We’ve all come across signs of slackness in church life: the 1950s decor still prevalent throughout the building (Green shag carpet is now back in. Don’t tear it out.), a computer used to run the PowerPoint presentations that has a Windows 98 operating system, what about notice boards still advertising Christmas services in February, no answering machine (If they do have an answering machine, no one returns your call.), ministers who are underpaid, live in crumbling, damp houses and drive cars that are so old you can’t find used parts for them anymore, worship teams that don’t practice and can’t sing on key and church websites that crash when you click on them, or haven’t been updated in 6 months? You know what I am talking about.

I'm not criticizing poverty in churches. There are many small congregations where few people are employed yet they somehow manage to do the very best with limited resources. And I'm not complaining about ministers who, through lack of resources, have to do more than anyone ought reasonably to expect. I still believe the hardest job in America is a minister that is the only staff person in a church of less than a 100 people. If you don’t think so, try it sometime. Have you ever tried to wear 50 different hats at once?

What I'm concerned about is a casual attitude to church life that accepts second best as good enough for God. This can happen in any church but is particularly troubling in churches where wealthy members seek quality and excellence in every other area of their lives. I have stayed in homes where God has really blessed this

family, but I then arrive at the church they attend and am transported to the slums. I believe Solomon invested much more sweat equity into his own house than God’s temple. The litmus test could be, would we live in the parsonages we supply for our ministers or in the churches we attend? I was personally so embarrassed one time for a minister because of the parsonage the church let this family live in, I was ready to tell the elders off before I left town!

Why do we have a quality problem?

In some Christian circles there is still a belief that nothing should be enjoyable, especially church. We were created to suffer and pick up our cross daily. Anything that smacks of pleasure is viewed with suspicion. In this perverse view there is virtue in hard pews, out-of-tune instruments and rambling sermons. Such things – and poor coffee – are supposedly good for the soul!

Today there seems to be an undervaluing of the local church. Today the local church is no longer automatically high on a Christian’s priorities. I tell people always lease space to meet in. Why build a building? You can’t get anyone to clean it or mow the grass. There are even some who consider the local church to be irrelevant and dispensable.

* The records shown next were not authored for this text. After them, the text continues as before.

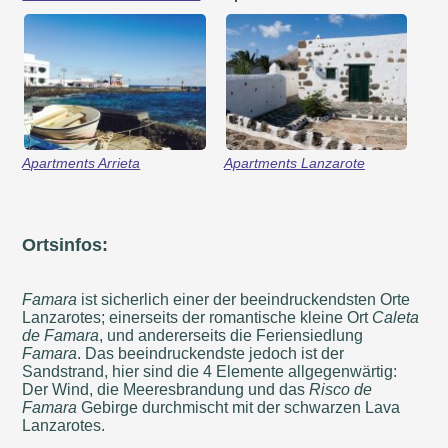
Apartments Arrieta
Apartments Lanzarote
Ortsinfos:
Famara
ist sicherlich einer der beeindruckendsten Orte
Lanzarotes; einerseits der romantische kleine Ort
Caleta
de Famara
, und andererseits die Feriensiedlung
Famara
. Das beeindruckendste jedoch ist der
Sandstrand, hier sind die 4 Elemente allgegenwärtig:
Der Wind, die Meeresbrandung und das
Risco de
Famara
Gebirge durchmischt mit der schwarzen Lava
Lanzarotes.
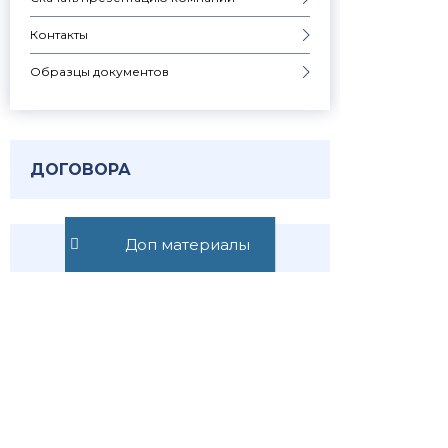
Контакты
Образцы документов
ДОГОВОРА
Узнавай о
Доп материалы
новостях
первым
Публикуем обзор
статьи, как только она
выходит. Отдельно
информируем о
важных изменениях
закона
Подписаться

Do you know what your Spiritual gifting is? What is your passion? What skills do you have? What type of personality has God blessed you with? What has God called you to do for His church? Oftentimes we don’t achieve quality because we aren’t evaluating to determine what ministry God has wired us to do. Putting round people in square ministries will never bring out the quality that God has blessed them with and therefore bless His Kingdom. (For that matter, being round people isn't giving God our best, either, just our stomachs.)

When is the last time your church evaluated itself? Evaluated its ministries, its facilities, the ministers, and its leadership? How do we know if we are achieving quality if we don’t evaluate what we doing as a church? Is VBS working? Is our worship music attracting? Are the ministers calling and engaging with the culture? Are the carpet, chairs, paint, or decor worn out in our facility? Do the shepherds actually shepherd anyone? 

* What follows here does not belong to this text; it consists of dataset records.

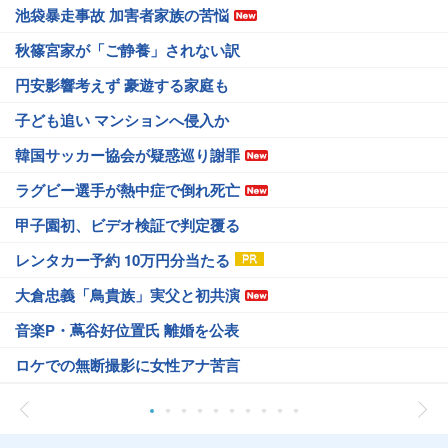
池袋暴走事故 加害者家族の苦悩
秋篠宮家が「ご静養」されない訳
円安影響考えず 豪遊する家庭も
子ども追い マンションへ侵入か
韓国サッカー協会が疑惑巡り謝罪
ラグビー選手が熱中症で倒れ死亡
甲子園初、ビデオ検証で判定覆る
レンタカー予約 10万円分当たる
大倉忠義「鳥貴族」実父と初共演
音楽P・蔦谷好位置氏 離婚を公表
ロケでの無断撮影に女性アナ苦言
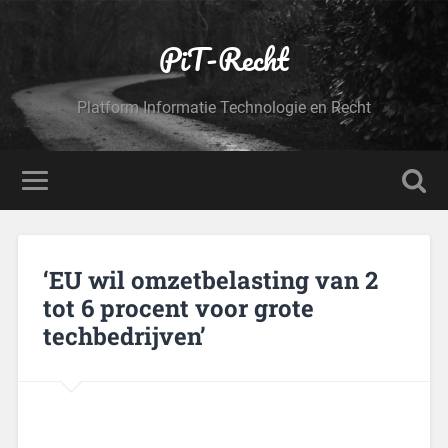
PiT-Recht
Platform Informatie Technologie en Recht
‘EU wil omzetbelasting van 2
tot 6 procent voor grote
techbedrijven’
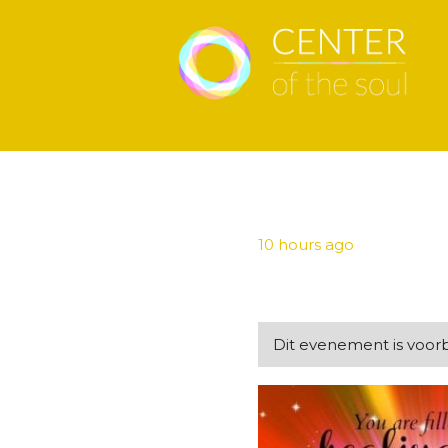
10 hours ago
Dit evenement is voorbi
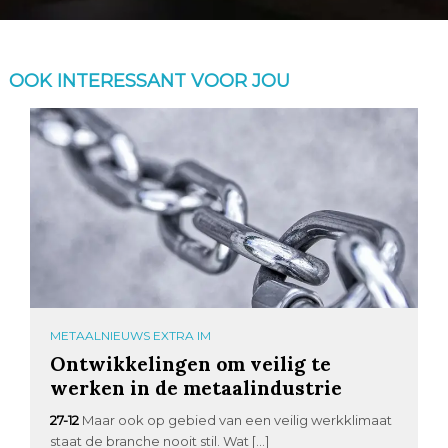
OOK INTERESSANT VOOR JOU
METAALNIEUWS EXTRA IM
Ontwikkelingen om veilig te
werken in de metaalindustrie
27-12
Maar ook op gebied van een veilig werkklimaat
staat de branche nooit stil. Wat […]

All of the above is not exhaustive, but should get our brains thinking about some of the quality problems we might have in the churches we attend or minister at. The question then becomes, “Why should we pursue excellence?”

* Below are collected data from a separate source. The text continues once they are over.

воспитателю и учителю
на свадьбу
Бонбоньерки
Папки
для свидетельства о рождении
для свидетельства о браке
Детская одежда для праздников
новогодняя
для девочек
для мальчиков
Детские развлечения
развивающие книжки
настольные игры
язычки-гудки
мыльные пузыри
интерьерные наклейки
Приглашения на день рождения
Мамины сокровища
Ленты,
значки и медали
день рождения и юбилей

In a classic book by Bob Russell, “When GOD Builds a Church,” he dedicates a whole chapter (4) to excellence. In fact the subtitle of that chapter is, “Do your best in every area of service!” He lists Eccl. 9:10 and Col. 3:23-24 as scripture references for this chapter, along with a Southeast Christian Church slogan, “If it bears His name, it is worth our best”!
 

We worship a God who demonstrates excellence in all He does. He created the entire universe and then made that simplest and most satisfying of quality control statements: what He had made was good (Genesis 1). When faced with solving the problem of a human race that had rebelled against him, He chose the most costly of solutions: sacrificing His only Son. It is very simple, if we want to overcome acedia in this area of our lives, all we have to do is remember His Creation and the Cross!